Are Soda Taxes Sound Tax Policy?
Lawmakers often promote soda taxes as a way to both decrease sugar consumption and raise revenue, often for important and popular initiatives like education or health care. However, a soda tax must either be focused on raising revenue or decreasing soda consumption; it cannot do both.
Soda taxes are an unstable source of revenue because if the tax is successful at deterring consumption, the decline in consumption will result in a shrinking revenue stream for the programs it is meant to fund. This effect is coupled with soft drink consumption already declining over the past two decades.
Ideally, public services should be funded by taxes with a broad base and a low rate. Soda taxes are the opposite, subjecting a narrow tax base to very high tax rates.
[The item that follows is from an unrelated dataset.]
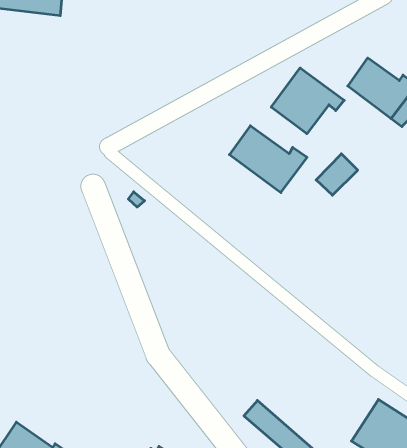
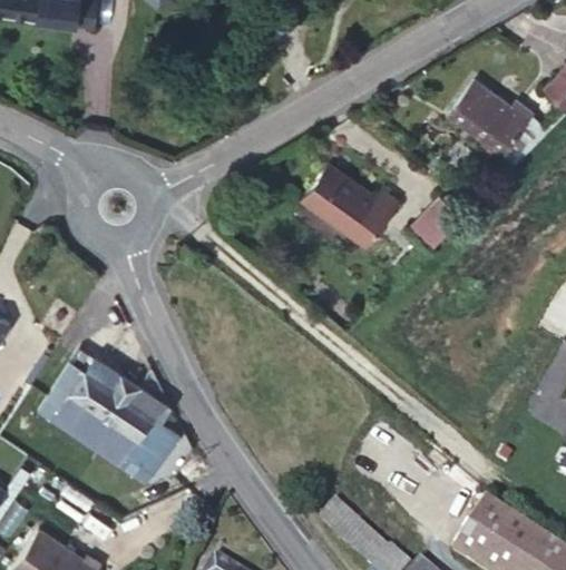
building: [271,68,344,134] -> none
building: none -> [39,346,180,476]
Additionally, such taxes are regressive in two ways. Not only would low-income people pay a larger percentage of their income in soda taxes, but they would pay more in real dollars as well, in part because low-income people drink more soda than higher-income earners.
It remains unclear if soda taxes improve health public outcomes. Most consumers keep consuming soda, simply handing over more of their own money to do so. But for the consumers who do buy less soda, their substitutes are not necessarily healthier. A 2022 study documented a significant increase in beer purchases following the implementation of Seattle’s soda tax.
Finally, soda taxes complicate state and local tax collections. When special tax rates are applied to specific goods like candy and soda, retailers face a steep compliance burden as they work to collect and remit all the appropriate sales taxes at the correct rates without accidentally charging sales taxes on exempt items.
How Popular Are Soda Taxes?
The push to promote health has led to several cities and countries worldwide implementing some version of a soda tax. While a recent trend, Finland first taxed soda in 1940.
Soda taxes exist in multiple European countries, in Central and South America, and in a few U.S. cities.
In the U.S., no state currently has a statewide soda tax, though Washington state implemented an unpopular $0.02 per ounce soda tax in 2010. Several cities including Philadelphia, Washington, D.C., and Seattle levy local taxes on soft drinks.